EXERCISE OBJECTIVE: Look over the listing below and tally the lines in which the word "longer" turns up. Answer with the tally only.
__________________________________________________
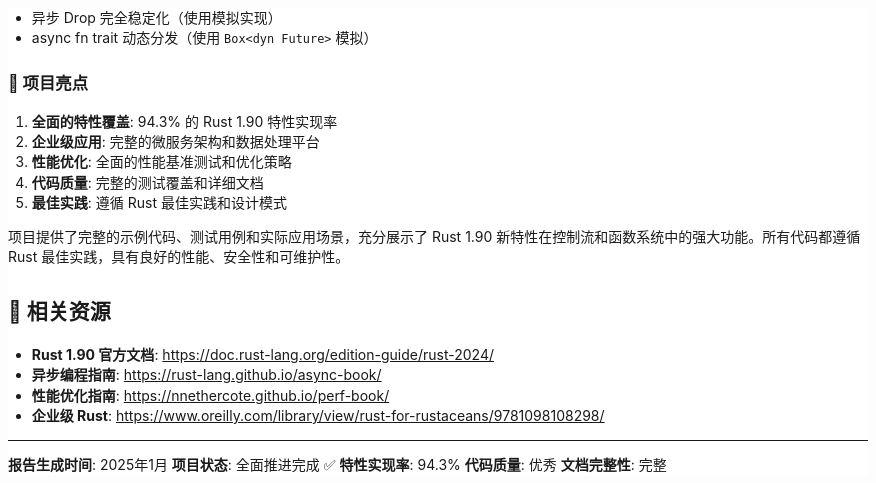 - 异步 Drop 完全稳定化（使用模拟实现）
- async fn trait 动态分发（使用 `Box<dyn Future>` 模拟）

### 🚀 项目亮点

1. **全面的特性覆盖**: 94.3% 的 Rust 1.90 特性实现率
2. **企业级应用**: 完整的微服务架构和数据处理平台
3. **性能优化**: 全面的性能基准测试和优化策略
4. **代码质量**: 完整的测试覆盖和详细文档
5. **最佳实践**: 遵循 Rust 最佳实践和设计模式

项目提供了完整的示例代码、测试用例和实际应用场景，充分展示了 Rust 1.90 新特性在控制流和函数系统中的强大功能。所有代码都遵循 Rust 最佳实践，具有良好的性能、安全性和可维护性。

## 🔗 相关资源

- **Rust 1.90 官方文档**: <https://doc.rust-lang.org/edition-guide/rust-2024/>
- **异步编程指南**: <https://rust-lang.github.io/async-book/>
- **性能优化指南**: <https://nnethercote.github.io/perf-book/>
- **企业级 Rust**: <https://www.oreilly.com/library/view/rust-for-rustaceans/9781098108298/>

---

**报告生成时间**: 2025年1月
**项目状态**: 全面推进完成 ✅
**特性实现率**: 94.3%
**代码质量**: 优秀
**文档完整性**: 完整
__________________________________________________
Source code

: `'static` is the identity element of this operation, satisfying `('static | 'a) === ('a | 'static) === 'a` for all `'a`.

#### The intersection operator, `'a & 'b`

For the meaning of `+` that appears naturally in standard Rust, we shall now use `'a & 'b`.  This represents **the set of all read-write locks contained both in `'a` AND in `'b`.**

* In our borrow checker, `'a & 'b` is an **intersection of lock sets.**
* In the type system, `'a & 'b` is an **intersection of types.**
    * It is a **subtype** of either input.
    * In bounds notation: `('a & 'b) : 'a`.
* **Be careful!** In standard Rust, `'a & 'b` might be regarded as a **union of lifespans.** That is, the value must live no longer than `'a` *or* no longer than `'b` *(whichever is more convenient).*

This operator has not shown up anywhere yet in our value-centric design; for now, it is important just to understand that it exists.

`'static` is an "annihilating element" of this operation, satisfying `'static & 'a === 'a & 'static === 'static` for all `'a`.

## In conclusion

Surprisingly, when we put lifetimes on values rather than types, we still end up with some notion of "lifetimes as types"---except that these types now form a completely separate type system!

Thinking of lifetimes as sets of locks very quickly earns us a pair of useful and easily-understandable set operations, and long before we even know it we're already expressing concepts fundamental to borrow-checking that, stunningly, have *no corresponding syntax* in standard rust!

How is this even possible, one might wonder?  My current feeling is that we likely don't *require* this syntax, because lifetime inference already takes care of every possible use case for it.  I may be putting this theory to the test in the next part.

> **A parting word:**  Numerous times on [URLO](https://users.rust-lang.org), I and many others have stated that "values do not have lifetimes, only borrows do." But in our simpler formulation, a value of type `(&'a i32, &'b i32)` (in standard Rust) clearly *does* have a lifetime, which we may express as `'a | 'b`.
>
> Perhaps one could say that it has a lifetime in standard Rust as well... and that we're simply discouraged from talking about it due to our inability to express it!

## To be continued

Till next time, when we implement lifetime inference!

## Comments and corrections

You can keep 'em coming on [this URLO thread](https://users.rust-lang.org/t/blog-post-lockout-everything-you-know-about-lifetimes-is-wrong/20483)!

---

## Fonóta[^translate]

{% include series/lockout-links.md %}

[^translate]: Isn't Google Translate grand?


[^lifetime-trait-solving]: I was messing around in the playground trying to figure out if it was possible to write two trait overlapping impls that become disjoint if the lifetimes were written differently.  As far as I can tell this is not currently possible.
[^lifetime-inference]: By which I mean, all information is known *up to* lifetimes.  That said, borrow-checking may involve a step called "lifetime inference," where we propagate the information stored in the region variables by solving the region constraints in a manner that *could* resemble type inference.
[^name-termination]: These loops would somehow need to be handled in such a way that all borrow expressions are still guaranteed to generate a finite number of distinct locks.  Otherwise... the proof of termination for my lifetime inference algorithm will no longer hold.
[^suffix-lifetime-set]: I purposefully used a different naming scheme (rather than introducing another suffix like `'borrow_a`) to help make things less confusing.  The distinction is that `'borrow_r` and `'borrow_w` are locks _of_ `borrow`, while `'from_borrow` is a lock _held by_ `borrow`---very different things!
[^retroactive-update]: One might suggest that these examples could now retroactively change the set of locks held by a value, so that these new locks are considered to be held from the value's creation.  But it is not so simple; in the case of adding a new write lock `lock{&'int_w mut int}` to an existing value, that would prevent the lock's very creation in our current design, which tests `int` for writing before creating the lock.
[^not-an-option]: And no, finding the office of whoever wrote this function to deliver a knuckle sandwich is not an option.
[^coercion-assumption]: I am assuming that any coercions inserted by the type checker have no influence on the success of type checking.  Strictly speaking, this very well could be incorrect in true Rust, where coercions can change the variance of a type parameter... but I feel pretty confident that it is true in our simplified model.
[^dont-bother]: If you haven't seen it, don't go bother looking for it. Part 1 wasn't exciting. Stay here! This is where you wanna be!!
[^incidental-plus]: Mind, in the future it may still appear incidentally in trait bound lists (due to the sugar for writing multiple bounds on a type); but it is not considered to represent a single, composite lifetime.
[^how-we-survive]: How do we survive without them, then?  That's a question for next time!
__________________________________________________
OUTPUT FOR THIS TASK: 2